[WORK REQUEST A]
Answer these from the article on reasons to visit Malta, each on its own line:
(i) In what year did Malta gain independence?
(ii) In what year did Meghan Markle visit Malta?
(iii) What level has the Foreign and Commonwealth Office given the threat of terrorism in Malta?
[WORK REQUEST B] Extend the article on reasons to visit Malta onward from its final sentence.
━━ EXTRACT
Malta recently hit the headlines when its famous Azure Window landmark was destroyed by stormy weather – but there are plenty of other reasons to visit this beautiful Mediterranean island.
While many simple go for the year-round sun and turquoise seas offered by the island idyll, there’s a lot more going on than just tanning and paddling in Malta. Tourists seem to agree, as the country received two million visitors in 2016, with more expected this year. Already a record breaking 100,000 tourists stayed in Malta in January 2017, according to Daily Express.
Here are seven reasons to visit Malta on your next holiday.
1. They speak English
Malta has two official languages – Maltese, a unique mixture of Italian and Arabic, and English. This derives from the time when Malta was under English rule, which lasted until 1964 when the country gained independence. Learning English is compulsory in schools so, while not everyone speaks it fluently, the vast majority of people can get by – data suggests 88 per cent of the popularism can speak it to some degree. Holidaymakers can forget nervously flicking through a phrase book and simply relax.
2. Meghan Markle’s a fan
Prince Harry’s girlfriend was completely charmed by Malta and the nearby island of Gozo when she visited in 2015. Meghan Markle said of her trip: “Coming to Malta has been really important to me because my great-great-grandmother lived here, so we’ve been trying to trace the ancestry. Before I came, people were telling me, ‘When you go to Malta, everyone will look like you,’ and I started to say, ‘Oh my gosh I do sort of blend in,’ and it’s the loveliest feeling. People have been so kind, the food’s amazing and the culture. I can’t wait to come back.” Well, if it’s good enough for a (potential) future royal…
3. Safety (nearly) guaranteed
Malta has benefited inadvertently from terrorism threats to other holiday destinations in the past few years. While former tourist hotspots Turkey, Tunisia and Egypt felt the knock-on effect of terrorist attacks with lower visitor numbers, Malta has so far seen very little in the way of security threats which might put off tourists. The Foreign and Commonwealth Office has designated the threat of terrorism in Malta as “low”.
━━━━
━━ COLLECTED MATERIAL
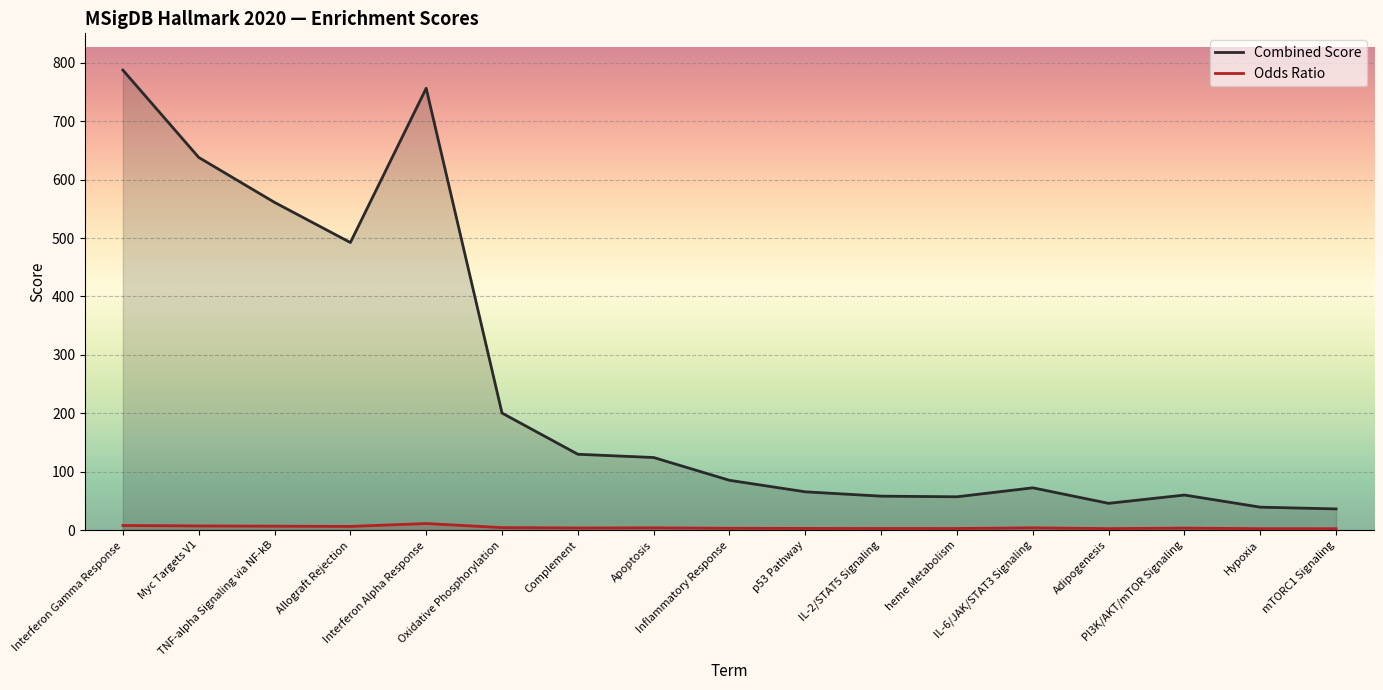

At how many categories does at least one series exceed 72?

10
━━━━
[ANSWER SPACE A]
(i) 1964
(ii) 2015
(iii) Low

[ANSWER SPACE B]
4. Food glorious food
Malta, like much of the Mediterranean, is a world away from the UK when it comes to food. Although it has its own signature national dishes and unique twist on cuisine, there is a strong Italian influence running through many of the menus, plus plenty of fresh fish and rabbit – a Maltese speciality. Bahia (bahia.com.mt), a fresh, modern restaurant nestled in the winding streets of Lija, opened in October. Sleekly furnished with trendy whitewashed walls adorned with abstract art pieces, it offers a seasonal menu that changes five times a year. Meanwhile, over on Gozo, the stand-out eatery is Ta’ Philip (taphilip.com), a cleanly designed, simply furnished establishment which, despite having only been open a year, is fully booked every weekend. The menu focuses on authentic, local produce and changes weekly apart from Philip’s staple dishes – suckling pig and rabbit stew. Mmm.
5. Capital of culture
Valletta, Malta’s capital city, is officially the European Capital of Culture for 2018. In practice this means that all kinds of exciting cultural events are happening in the run-up to next year. These include a wine festival, international arts festival, summer ballet performance programme, book festival, Malta fashion week and Lost and Found – a four-day music festival hosted by DJ Annie Mac running from 13 to 16 April 2017.
6. Walking on sunshine
One can’t ignore the weather when listing reasons to visit this sunny isle. Malta remains fairly mild even through the winter months, with average temperature highs ranging from 16 degrees celsius in February to 32 degrees in August.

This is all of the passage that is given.